China also wants to combat trafficking, prostitution, and pornography. In contrast, even among the allegedly progressive American Left, the country is not willing to cease its commodification of women’s bodies for the enjoyment of men. In 2019, out of the 11,500 trafficking victims in America, 9,357 were women. [9] Many of these women who are trafficked are forced into prostitution, and while 63% of women are arrested for prostitution, [10] only 37% of pimps or johns (purchasers of sex) are arrested. This rampant sexual exploitation of women generates billions of dollars in America, [11] and does not even include the pornography industry. If the US eliminated the industry of pornography, for example, it would lose up to $12 billion a year, [12] based on 2015 numbers alone. And with the rise of OnlyFans replacing lost work wages at the start of the pandemic, the numbers could very well be higher.

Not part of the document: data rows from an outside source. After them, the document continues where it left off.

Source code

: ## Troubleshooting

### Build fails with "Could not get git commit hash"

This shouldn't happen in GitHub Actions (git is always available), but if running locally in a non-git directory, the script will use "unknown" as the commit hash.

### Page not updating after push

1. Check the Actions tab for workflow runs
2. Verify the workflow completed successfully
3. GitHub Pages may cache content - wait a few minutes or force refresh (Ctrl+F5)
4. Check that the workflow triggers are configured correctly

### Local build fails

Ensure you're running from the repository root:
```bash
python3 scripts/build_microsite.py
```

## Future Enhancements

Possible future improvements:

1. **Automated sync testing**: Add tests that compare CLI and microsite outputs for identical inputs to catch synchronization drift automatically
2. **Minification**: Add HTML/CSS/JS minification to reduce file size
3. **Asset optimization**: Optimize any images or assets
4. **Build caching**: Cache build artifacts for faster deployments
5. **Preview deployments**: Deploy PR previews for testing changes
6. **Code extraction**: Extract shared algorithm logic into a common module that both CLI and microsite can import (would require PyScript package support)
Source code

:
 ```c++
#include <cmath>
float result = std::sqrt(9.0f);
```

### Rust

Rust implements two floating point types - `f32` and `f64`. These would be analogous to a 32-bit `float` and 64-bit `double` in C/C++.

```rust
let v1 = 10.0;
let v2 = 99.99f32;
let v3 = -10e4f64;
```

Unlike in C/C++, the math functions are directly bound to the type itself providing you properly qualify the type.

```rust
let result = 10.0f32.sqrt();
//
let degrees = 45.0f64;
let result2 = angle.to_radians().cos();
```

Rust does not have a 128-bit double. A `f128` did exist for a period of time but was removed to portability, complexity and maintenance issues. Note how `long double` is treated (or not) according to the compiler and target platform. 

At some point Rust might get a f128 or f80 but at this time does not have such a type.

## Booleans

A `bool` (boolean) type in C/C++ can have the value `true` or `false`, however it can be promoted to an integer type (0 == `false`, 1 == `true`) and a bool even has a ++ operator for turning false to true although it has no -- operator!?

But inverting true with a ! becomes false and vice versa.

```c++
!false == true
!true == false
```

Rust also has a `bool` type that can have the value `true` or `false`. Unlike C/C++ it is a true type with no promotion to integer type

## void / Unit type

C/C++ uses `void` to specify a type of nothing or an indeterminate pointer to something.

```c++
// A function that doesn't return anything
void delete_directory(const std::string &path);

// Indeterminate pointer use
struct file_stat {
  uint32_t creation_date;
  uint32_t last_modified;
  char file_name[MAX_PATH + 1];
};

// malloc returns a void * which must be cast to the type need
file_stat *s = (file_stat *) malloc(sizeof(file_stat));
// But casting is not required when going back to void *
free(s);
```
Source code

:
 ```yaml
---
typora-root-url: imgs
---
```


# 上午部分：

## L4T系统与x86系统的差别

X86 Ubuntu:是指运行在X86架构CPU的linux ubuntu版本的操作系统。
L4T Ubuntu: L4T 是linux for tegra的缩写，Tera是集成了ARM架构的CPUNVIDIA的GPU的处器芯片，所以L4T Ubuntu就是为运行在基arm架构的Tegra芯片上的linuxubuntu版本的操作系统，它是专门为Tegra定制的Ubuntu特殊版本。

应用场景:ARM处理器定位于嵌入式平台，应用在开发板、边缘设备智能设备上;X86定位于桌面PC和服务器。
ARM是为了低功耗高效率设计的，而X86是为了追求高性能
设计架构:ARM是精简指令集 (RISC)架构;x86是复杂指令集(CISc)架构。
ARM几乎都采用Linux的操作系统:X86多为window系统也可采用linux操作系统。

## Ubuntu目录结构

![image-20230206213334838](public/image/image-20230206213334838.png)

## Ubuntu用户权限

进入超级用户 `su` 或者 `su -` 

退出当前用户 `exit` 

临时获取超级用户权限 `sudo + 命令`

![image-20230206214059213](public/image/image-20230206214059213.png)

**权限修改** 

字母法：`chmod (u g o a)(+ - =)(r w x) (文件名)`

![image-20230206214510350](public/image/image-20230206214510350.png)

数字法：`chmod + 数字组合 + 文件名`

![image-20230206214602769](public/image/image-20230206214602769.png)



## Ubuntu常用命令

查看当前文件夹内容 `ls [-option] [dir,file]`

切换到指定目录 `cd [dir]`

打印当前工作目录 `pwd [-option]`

In his closing remarks at the Qiao Collective's China and the Left Conference, Vijay Prashad exclaimed that, “[The US Left] is afraid of freedom”—a statement that cuts to the heart of the matter. The state of women’s rights and struggles in the US have not gotten better over time; they have gotten worse. Sexism and misogyny run rampant, and persist as an insidious social force—even among the Left.

To combat sexism, and the encroachment of the New Cold War—to fight the insidiousness of misogyny and chauvinism—the Left in the US must look to China to see both what is possible and what is to be done. We must struggle to keep women healthy, safe, and to encourage education—even while the US government is fighting tooth and nail against these goals. We must unlearn the harmful attitude and behaviors that US culture has engrained in us through the sex trade and the industry of objectification and commodification. We must look to China for inspiration.

May the Chinese Revolution continue to inspire us all, and may we struggle for the women who hold up "half the sky."